Lalu Prasad Yadav
lmost before the departing British arrived back home, their "Gandhian" successors made a beeline for the mansions and other accoutrements of colonial power, seeing it as their due. If Mahatma Gandhi ever protested at this embrace of luxury by his flock, the same has not been recorded in the history books. Clearly, he would have wanted the successors to Empire to live in surroundings humbler than the Viceregal Palace, now Rashtrapati Bhawan, or York Road, now Teen Murti Bhawan. Given that the desire of Lord Louis Mountbatten (formerly Battenberg) to continue to reside in the same residence, which he occupied as the Viceroy fused with the determination of the Nehru Cabinet to ensure that Mountbatten remained behind to guide the new team in its first months in power, it was a foregone conclusion that the first Governor-General of India would not stay in an official residence more commensurate with Gandhian values.
However, once Chakravarti Rajagopalachari succeeded Mountbatten, Government of India ought to have shifted the new G-G to less pretentious surroundings. However, neither Rajagopalachari nor any of his successors — including the Janata Rashtrapati Abdul Kalam — made any move to get themselves moved out of the building that ought to have housed not a single individual but the core of the Central government, the Prime Minister's Office as well as the Home, Defence and Finance Ministries, with the Ministry of External Affairs being handed over the Ashok Hotel in Delhi's diplomatic quarter. Will President Pranab Mukherjee create history by asking that the official residence of the President of India be shifted to Hyderabad House?

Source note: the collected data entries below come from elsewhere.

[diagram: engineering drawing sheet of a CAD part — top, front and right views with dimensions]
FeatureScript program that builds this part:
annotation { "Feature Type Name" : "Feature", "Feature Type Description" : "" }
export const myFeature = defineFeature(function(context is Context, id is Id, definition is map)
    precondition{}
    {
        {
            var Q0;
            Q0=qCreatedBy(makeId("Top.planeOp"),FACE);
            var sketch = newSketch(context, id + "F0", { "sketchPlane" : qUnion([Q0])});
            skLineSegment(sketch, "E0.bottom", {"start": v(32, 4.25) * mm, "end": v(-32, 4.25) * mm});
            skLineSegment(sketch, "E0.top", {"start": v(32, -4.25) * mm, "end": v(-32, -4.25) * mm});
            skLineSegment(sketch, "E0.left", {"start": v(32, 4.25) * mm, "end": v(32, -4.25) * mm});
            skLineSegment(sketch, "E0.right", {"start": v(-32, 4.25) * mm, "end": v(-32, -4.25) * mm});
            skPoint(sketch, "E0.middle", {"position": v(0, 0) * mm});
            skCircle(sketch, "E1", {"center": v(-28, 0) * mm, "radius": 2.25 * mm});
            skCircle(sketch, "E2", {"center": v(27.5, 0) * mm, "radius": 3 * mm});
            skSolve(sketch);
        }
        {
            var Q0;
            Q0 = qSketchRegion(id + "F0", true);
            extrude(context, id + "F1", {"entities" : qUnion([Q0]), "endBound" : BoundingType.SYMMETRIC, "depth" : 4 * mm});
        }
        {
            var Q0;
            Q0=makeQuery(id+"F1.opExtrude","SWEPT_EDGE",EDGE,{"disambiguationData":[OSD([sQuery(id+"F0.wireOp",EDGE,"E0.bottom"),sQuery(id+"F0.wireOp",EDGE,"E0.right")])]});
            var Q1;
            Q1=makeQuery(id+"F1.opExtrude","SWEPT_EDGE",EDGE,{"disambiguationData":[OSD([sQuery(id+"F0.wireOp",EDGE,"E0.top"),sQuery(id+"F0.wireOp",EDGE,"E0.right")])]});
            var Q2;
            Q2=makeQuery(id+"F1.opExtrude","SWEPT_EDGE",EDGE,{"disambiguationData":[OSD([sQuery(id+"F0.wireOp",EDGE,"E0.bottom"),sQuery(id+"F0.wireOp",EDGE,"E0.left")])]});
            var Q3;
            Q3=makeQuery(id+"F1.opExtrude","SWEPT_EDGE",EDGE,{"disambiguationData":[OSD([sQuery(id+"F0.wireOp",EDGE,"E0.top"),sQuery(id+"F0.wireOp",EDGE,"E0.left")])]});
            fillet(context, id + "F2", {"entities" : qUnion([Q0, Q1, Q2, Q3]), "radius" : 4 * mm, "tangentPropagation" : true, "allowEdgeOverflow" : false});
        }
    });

It is not only the laws and practices of the British that are being followed in their entirety by the successors to Empire. The Mughal rulers of Delhi scattered gravesites across the city, most with grandiose structures atop. The same tradition has been followed by those who have taken over from the Mughals and the British, our political class. From Mahatma Gandhi's last accommodation to Jawaharlal Nehru's to Indira Gandhi's to Lal Bahadur Shastri's — the list continues — the capital of India is filled with mansions where the deceased occupants met their end, or would have were they not travelling to Tashkent.
None of these qualifies as simple, even by the standards set by Mukesh Ambani or Bill Gates. These dwellings, as well as the other British-era palaces dotting Lutyens' Delhi reek of opulence, and once in them, our "public servants" usually take care to ensure that their wealth, declared or otherwise, rises to at least the same scale as their residences. Where is any Gandhigiri in such attitudes or lifestyles? Until our VVIPs endure the same cramped surroundings and lack of water and power as the rest of us, they will not care that 99.995% of the country is having a rough time because of the cupidity of the rest.
Anna Hazare fasted to create a bureaucratic monstrosity termed the Jan Lokpal. Instead, he ought to have demanded that ministers, high officials and other Delhi-based VVIPs get turned out of their colonial bungalows, and stay in small flats. The British-era bungalows in Lutyens' Delhi ought to be auctioned off to the highest bidders and the money used to fund an expansion of the judiciary sufficient to ensure that the average case in India gets disposed of in six months rather than in 30 years.
Finally, Anna Hazare or his successor needs to ensure that Manmohan Singh facilitates and not hinders the process whereby Lalu Yadav ends his loneliness in prison by being joined by the dozens of other top leaders who are even more venal than he has been. The Supreme Court judgement taking away their membership of legislators from convicted felons ranks along with the Keshavananda Bharati case as a high point in India's judicial history. Now is the time for followers of the Mahatma to come to the aid of that underprivileged and battered section of India's society, the honest.
There has been much talk of minorities and majorities, of the forwards and the backwards, and how the taxes collected from one section of society ought to flow as largesse to other groups. However, thus far the Honest Citizen has been ignored, even as a web of policy gets created that facilitates the growing prosperity of his nemesis, the crook. Beginning with the reality that the actual cost of getting elected even to municipal office is higher than the money legally spent on a Lok Sabha seat, and moving on to the manner in which rules and regulations have been crafted so as to ensure that as many greedy, grasping palms get greased as possible, the "system" in India has evolved into a con game. The result has been a Gresham's Law that forces outwards the honest and upwards to higher office, those with sackfuls of currency to spend. Now that Manmohan Singh has been shamed into leaving alone Justice Patnaik's seminal judgement, the flow of the bent and the greasy towards legal accountability needs to get stepped up. Each pothole, each drop in international rankings of an Indian university, each indigent and every illiterate is testimony to the wilful neglect of their responsibilities by politicians in India, for whom "charity begins, and ends, at home". Until several dozen VVIPs follow Lalu Yadav into prison, one or two jailed politicians are unlikely to make much difference in the way this country is being governed.